Our treatment

Cognitive behavioral therapy

In Cognitive Behavioral Therapy (CBT), you work to transform your old behavior patterns into new behaviors and skills that help you function better.
Medication has a good effect on reducing concentration problems, your hyperactivity and impulsivity. But your old behavior patterns are stubborn and new behaviors are not learned overnight.
In addition to medication and psychoeducation, there is the option of cognitive behavioral therapy (CBT). When you are given the indication to take CBT, it consists of a course that focuses specifically on your cognitions or skills. The program consists of five sessions. It is also possible, by indication, to follow Steven A. Safren’s CBT program. This program teaches you effective and practical skills and strategies to cope with ADHD and consists of 11-12 sessions. We aim to schedule these sessions weekly at a set time.
To maximize the effect of therapy, it is important to practice at home as well. The program is supported by the eHealth modules. You can also use a wide range of eHealth modules yourself focused on specific topics such as social skills, brooding, mindfulness, substance use, healthy living and recovery.

Sleep problems

ADHD is often accompanied by sleep problems. Sleep problems may be lessened by treatment for ADHD symptoms.
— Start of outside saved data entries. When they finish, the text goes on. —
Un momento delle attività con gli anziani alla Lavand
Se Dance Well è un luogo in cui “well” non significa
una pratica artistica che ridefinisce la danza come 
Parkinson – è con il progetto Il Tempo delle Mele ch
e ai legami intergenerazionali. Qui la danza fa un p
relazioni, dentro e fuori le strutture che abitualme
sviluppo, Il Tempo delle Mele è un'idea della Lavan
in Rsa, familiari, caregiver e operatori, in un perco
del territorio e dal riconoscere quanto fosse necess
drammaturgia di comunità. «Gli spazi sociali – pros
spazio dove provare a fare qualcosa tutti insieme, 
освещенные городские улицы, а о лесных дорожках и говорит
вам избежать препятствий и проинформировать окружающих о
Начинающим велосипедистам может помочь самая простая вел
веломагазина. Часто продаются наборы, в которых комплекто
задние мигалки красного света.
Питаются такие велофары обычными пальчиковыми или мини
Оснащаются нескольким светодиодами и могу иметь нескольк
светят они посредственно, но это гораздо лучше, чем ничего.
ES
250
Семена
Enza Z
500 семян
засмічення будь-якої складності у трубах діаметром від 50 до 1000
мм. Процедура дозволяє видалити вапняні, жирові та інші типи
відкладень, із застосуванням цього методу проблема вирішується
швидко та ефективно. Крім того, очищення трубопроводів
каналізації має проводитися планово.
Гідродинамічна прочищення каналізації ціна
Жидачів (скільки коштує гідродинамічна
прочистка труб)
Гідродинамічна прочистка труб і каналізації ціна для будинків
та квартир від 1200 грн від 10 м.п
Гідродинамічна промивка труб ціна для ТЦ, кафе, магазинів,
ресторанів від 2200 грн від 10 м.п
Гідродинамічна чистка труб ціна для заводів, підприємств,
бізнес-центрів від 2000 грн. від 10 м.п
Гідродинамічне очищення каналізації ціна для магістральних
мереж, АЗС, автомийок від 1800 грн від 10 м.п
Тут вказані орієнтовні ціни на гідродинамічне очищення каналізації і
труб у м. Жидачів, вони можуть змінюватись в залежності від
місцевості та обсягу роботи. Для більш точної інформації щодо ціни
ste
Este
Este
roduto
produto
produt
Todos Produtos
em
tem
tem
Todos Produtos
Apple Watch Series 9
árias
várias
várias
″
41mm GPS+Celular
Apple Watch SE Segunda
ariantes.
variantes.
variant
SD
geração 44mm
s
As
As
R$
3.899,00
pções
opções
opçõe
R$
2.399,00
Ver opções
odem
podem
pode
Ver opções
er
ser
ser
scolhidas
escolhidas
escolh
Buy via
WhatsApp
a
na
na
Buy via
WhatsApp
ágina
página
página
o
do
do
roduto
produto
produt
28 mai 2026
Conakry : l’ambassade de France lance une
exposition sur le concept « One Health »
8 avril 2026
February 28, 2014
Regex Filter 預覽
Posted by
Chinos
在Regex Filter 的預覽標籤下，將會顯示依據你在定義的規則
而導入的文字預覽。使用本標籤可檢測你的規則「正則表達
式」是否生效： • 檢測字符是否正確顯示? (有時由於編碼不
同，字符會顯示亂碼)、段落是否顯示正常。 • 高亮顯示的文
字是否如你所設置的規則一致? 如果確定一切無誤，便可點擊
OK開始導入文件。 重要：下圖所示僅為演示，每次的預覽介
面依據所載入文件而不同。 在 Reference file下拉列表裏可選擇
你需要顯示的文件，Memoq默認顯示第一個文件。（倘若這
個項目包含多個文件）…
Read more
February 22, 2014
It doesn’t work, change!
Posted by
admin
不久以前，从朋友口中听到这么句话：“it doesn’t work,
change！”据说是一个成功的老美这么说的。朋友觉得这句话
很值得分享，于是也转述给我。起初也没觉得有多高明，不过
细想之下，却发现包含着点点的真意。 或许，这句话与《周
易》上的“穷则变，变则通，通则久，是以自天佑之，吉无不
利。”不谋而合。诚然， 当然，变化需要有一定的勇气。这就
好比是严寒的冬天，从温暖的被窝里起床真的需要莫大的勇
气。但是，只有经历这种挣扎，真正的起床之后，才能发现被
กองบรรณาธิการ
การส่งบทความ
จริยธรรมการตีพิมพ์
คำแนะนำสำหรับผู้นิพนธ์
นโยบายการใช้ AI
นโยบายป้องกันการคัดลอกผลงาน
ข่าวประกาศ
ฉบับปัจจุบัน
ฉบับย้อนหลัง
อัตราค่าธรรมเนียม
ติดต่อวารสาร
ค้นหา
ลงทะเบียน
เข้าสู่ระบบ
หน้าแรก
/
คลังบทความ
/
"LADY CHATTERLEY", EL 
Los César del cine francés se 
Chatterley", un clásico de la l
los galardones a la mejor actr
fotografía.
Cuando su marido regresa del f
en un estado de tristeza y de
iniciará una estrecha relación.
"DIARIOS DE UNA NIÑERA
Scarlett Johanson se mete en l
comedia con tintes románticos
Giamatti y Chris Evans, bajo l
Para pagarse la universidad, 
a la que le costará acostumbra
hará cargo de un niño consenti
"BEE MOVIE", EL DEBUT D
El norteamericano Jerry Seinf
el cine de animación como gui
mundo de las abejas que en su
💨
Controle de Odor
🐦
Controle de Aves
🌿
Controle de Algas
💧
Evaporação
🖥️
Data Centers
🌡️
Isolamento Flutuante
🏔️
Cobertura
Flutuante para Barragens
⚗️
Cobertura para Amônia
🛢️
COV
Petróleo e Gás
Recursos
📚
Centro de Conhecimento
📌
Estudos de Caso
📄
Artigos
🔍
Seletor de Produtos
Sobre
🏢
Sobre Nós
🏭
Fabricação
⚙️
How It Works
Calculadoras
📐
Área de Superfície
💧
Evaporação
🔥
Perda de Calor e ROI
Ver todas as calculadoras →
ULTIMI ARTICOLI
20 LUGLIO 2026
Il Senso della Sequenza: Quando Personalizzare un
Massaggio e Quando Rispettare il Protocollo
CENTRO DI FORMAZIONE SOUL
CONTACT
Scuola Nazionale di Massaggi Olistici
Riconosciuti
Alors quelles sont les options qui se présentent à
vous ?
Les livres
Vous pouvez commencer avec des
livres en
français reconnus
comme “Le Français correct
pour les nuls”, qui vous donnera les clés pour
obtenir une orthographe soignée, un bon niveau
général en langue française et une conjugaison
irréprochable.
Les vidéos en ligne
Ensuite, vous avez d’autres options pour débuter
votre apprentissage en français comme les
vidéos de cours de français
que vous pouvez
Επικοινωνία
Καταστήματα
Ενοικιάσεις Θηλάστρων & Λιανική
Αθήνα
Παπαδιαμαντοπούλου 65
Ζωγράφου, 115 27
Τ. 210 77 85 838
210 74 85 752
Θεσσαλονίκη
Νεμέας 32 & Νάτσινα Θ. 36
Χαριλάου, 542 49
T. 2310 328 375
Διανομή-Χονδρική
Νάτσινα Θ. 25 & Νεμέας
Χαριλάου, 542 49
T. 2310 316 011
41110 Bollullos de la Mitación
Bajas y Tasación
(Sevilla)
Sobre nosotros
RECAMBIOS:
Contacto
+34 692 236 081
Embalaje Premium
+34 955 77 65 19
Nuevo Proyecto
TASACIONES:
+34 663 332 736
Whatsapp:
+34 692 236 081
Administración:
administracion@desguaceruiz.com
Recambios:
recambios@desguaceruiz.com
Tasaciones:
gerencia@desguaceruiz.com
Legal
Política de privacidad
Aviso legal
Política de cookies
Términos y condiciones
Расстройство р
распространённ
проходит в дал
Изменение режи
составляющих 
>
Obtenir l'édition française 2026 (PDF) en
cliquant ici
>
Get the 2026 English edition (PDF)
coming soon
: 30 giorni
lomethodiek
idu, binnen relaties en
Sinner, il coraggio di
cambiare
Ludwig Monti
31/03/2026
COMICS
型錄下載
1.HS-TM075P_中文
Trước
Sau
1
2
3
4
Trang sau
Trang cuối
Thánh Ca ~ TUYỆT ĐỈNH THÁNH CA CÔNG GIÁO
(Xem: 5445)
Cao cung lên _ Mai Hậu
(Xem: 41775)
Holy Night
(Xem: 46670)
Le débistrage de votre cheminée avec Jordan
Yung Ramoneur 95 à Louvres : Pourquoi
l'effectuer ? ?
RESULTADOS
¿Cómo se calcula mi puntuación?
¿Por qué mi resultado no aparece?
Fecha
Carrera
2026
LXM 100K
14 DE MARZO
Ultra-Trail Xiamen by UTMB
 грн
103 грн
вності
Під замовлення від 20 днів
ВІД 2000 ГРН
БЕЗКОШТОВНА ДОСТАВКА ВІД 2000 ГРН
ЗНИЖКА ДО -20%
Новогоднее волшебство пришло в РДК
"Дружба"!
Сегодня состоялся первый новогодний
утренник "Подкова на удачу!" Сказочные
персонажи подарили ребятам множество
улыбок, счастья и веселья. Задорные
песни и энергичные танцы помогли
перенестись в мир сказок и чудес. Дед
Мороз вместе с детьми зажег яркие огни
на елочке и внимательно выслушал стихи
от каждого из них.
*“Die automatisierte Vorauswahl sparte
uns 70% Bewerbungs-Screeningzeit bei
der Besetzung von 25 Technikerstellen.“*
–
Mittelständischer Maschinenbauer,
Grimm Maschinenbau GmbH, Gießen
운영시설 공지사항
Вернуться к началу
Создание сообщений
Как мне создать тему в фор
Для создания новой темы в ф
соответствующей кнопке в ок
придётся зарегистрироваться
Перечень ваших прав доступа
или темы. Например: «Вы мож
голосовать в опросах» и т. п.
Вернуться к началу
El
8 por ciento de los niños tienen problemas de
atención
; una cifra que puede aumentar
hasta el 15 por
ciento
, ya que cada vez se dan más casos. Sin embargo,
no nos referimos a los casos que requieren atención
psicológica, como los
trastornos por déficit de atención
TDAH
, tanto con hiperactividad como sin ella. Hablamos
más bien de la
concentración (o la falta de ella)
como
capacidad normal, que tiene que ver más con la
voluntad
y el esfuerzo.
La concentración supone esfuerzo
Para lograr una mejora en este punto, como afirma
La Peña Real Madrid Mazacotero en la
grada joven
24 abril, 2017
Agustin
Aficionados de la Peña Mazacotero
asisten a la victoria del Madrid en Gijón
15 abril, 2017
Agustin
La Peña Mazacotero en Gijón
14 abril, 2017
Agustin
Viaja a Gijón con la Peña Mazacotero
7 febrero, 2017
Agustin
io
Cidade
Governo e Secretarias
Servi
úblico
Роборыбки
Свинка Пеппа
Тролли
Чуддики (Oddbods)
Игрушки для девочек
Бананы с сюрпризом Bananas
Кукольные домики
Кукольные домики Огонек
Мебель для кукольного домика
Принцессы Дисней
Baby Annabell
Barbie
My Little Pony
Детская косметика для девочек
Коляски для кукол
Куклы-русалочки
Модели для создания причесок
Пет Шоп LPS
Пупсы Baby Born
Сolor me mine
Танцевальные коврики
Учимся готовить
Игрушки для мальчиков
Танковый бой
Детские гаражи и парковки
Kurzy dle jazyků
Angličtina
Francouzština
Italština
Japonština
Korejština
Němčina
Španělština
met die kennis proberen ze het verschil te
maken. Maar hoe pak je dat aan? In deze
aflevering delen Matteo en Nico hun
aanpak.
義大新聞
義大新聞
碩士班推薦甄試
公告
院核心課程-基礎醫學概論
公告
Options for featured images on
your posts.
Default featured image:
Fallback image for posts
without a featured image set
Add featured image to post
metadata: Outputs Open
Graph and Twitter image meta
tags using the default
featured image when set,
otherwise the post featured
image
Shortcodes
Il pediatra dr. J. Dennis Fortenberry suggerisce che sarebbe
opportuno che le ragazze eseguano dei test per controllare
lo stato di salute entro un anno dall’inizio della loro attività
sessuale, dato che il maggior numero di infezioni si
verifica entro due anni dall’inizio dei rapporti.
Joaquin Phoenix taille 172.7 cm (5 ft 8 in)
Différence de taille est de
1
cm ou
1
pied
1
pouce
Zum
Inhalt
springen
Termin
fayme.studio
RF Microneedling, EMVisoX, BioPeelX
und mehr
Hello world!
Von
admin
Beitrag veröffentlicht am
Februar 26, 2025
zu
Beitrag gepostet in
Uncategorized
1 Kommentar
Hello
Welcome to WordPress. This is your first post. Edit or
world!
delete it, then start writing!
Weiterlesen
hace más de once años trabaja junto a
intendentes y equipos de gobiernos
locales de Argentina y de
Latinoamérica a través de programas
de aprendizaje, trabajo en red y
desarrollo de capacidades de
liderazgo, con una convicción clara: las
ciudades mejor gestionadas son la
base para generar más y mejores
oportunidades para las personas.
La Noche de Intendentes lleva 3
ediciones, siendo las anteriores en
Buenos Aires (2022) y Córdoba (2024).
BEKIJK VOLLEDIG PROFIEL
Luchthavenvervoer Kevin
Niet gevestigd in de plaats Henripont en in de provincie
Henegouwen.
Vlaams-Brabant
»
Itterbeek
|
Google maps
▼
If not, you may take “sleep therapy” as part of your treatment.

Sleep Therapy

Scientific research shows that sleep therapy is the most effective and safe treatment for many sleep disorders, such as insomnia (long-term insomnia) and delayed sleep phase disorder, for example. We officially call this Cognitive Behavioral Therapy for Insomnia (CBT-i) or “sleep therapy.”
Sleep therapy not only improves the quality of sleep, but also affects overall well-being and daily functioning.
Sleep therapy is an online group treatment consisting of 6 sessions. These sessions consist of: psychoeducation about sleep and the biological clock and treatment methods (including stimulus control, sleep restriction, challenging irrational thoughts about sleep). Registration of sleep is an important part of therapy. The advantage of a group is that you can find recognition and support in the process with group peers. It is a short and intensive treatment that requires dedication and motivation on the part of the participant but, as a result, it can be very rewarding and we have had good experiences with it.

I finally understand how my sleep works! I am not there yet, but I am now more confident in my sleep for the future.